The Pings also won the most recent Top Quality Herd Award given by the council last year, and five of the past six awards in that category. The only year they didn’t finish in first place in the state was when they placed runner-up in 2021.
Ping attributed all the awards to “keeping our cows clean and happy and cool under fans,” he said.
One of the biggest changes the Pings made was creating sand bedding for their herd in 2012, enhancing their environment and reducing bacteria in the milk.
“We had a lot of trouble in the pasture,” Ping said. “They (cows) would stomp under a big tree, make a mud puddle, and they’d all get in it. That’s where you get a lot of bacteria. Being under a roof in sand makes it (milk) a lot better.”
After the change, the Pings’ somatic cell count, which measures infection of the cows’ udders, averages 40,0000-60,000 for his 62 milk cows, consisting of mostly Holsteins and a few Jerseys. A count of 100,000 or less indicates an uninfected cow.
“I love it all,” Ping said of dairy farming. “I don’t exactly love getting up seven days a week at 4:30 (a.m.). After 21 years, that’s getting old.
“But I love working outside. I like to plow and till the land and plant. And I like to sit on my front porch and watch the corn grow.”
Ping farms about 250 acres in three tracts.
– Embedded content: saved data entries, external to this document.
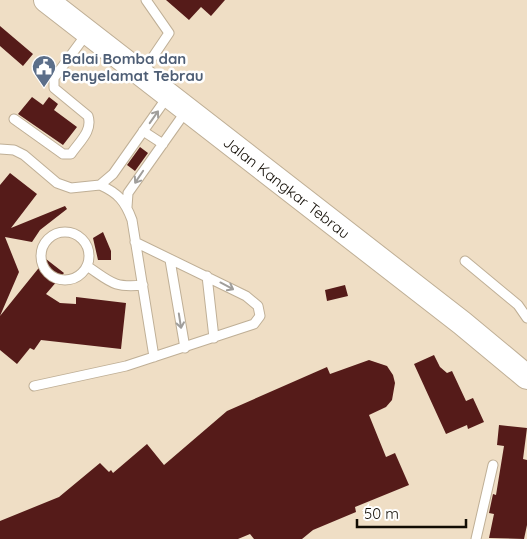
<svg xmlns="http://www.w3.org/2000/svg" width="527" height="539" font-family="Quicksand,sans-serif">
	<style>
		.building { fill: #551b19 }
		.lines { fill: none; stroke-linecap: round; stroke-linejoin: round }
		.lane-casing { stroke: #bfaf96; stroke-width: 11 }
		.secondary-casing { stroke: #bfaf96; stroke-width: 26 }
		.lane { stroke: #fff; stroke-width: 9 }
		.secondary { stroke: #fff; stroke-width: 24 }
		.oneway { stroke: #a09e9b }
		.labels { text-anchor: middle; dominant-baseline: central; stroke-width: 5; stroke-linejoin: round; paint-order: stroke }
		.service-label { font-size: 15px; font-weight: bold; fill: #4e5e75; stroke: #fff; text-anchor: start }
		.street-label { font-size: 15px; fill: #110c04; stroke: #fff }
	</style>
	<rect width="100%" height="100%" fill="#efdec5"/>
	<!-- building -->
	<path class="building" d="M166,0H225L211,16L201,7L189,20Z
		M0,26L33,54L23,66L0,46Z
		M32,97L43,105L49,97L58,104L54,110L77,127L63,145L18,114Z
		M140,147L148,153L135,171L127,165Z
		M10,173L37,194L11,228L65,206L67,209L40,230L32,242L5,237L19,272L0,316V185Z
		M103,232L111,251V260H98L93,238Z
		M46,259L64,273L46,294L60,303L76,304V297L126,303L121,349L41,340L34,350L30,348L17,364L0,350V316Z
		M345,285L348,296L327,301L325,290Z
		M434,355L440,367L447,373L452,371L466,401L473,398L484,422L468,429L467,425L446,434L414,364Z
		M369,360L387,366L393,375L395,383L392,400L386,407L369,415L386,457L395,453L409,485L355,507L356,512L313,530L302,539H254L250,534L238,539H0V521L59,497L100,463L109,472L111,470L113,473L147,444L164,465L227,411L327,367L330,374Z
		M499,425L527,428L523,459L527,460V525L524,539L489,538L494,514L489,513L493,494L496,495L504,446L497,445Z"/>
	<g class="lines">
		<!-- lane casing -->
		<g class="lane-casing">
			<path id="lane" d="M142,73L169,33L146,0
				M14,119L63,154H71C79,142 93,131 88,116L54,88V78L88,32
				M143,131L163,144
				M0,149L14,150L24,155L57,183L71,188L100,185L113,174L168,96
				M100,185C118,193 125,201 132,220L154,357
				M127,207L128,193L186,111
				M41 256a24 24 0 1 1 48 0a24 24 0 1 1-48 0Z
				M170,260L185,348
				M465,261L518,305L527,318
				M87,266C111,282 113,288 143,285
				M207,276L214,338
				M34,386L126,366L254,324L260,316L258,306L246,296L135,242
				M476,539L493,465"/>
		</g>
		<!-- secondary casing -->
		<g class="secondary-casing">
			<g id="secondary">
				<path id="s1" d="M46,0L462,323L527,377"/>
			</g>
		</g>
		<!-- lane -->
		<use href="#lane" class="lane"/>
		<!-- secondary -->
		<use href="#secondary" class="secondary"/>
	</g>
	<!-- one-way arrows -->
	<defs><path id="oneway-shaft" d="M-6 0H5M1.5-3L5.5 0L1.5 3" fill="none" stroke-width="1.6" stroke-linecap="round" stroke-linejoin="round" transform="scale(1.25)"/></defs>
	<g class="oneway">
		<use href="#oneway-shaft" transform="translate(154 117) rotate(-55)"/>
		<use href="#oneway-shaft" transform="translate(139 177) rotate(124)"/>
		<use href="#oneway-shaft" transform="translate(227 286) rotate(28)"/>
		<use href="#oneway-shaft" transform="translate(180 321) rotate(81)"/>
	</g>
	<!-- icons -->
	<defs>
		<g id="civic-pin" transform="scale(1.25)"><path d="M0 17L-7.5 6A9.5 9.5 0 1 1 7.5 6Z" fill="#5c6f8a" stroke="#fff"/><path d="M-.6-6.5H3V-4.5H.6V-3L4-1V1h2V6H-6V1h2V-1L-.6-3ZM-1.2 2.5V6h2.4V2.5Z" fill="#fff"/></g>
	</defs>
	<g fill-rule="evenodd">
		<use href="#civic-pin" x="44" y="67"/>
	</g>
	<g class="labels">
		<!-- service labels -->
		<g class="service-label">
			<text x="62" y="58">Balai Bomba dan<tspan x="62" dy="17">Penyelamat Tebrau</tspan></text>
		</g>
		<!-- street labels -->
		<g class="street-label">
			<text stroke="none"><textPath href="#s1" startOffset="305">Jalan Kangkar Tebrau</textPath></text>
		</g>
	</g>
	<!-- scale -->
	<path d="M357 519v8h109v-8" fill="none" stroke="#110c04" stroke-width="2.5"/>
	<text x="364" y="519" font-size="15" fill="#110c04" stroke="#ffffff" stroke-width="4" paint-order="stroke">50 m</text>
</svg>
He owns 80 acres and leases the rest, including the 100-acre family farm that he grew up on, owned by his mother.
“We raise most all of our sileage and hay,” Ping said of the feed for his 160 head of dairy cattle, including steers. “We try to rotate (feed) corn with soybeans when we can.”
Ping has been milking cows since he was 8 years old.
“I had an uncle right down the road, and I helped him milk – probably got in the way more than helped,” Ping said. “It just got in my blood.
“I remember the milk man coming to pick up our milk one day. He said, ‘Boy, you better stay away from here. This will get in your blood.’ He wasn’t lying.”
As Ping got older, he helped two other nearby dairy farmers milk their herds.
“I have another uncle five miles away that I helped,” Ping said. “I milked for another guy who had Jerseys, and I ended up buying his farm. That’s all I’ve ever done.”
Ping’s father, Gary, was a part-time farmer who raised beef cattle and tobacco.
“I talked my dad into helping me build the dairy,” Adam remembered. “When I got old enough to buy some heifers, that’s when we got into the dairy business.”
Adam married his high school sweetheart, Angela, an elementary school teacher, in 2001. They have two daughters – Haley, 18, and Brooklyn, 10.
“We were milking on our first anniversary,” Adam said. “It’s a family deal.
“My daughter (Haley) has been milking almost every morning for six months since she graduated in December from Pulaski County High School. She wants to go to college this fall and be a nurse. Her boyfriend, Jaden, has been helping me full-time for two years.”
The Pings milk their herd twice a day and consistently average about 75 pounds of milk daily, producing a rolling herd average of about 25,000 pounds. “We’re third in our district for production,” Adam noted.
“This time of year is a busy time,” he added. “My cows are calving, the hay needs to be cut, and the corn and beans need to be planted, all at the same time.”
Adam said the state of the dairy industry in Kentucky is improving.
“Since COVID, a lot of people got out, so milk prices have been real good,” he said. “The inputs are terribly high, but we’re doing all right. We’re not getting rich, but we’re not laying in bed worrying about it like we were.
“My personal opinion is nobody wants to work seven days a week, 24 hours a day anymore. I kind of worry about the future, especially small farms. If the dairy industry does survive, it’ll be huge mega dairies, like one with 5,000 head coming into western Kentucky from California.”
H.H. Barlow, a dairy farmer himself and executive director of the KDDC, has visited Ping Dairy. He called it “a great example of a family dairy.”
“It was a real joy to see a family work together for a common goal,” Barlow said, “and see the great success they have achieved while at the same time striving for excellence.”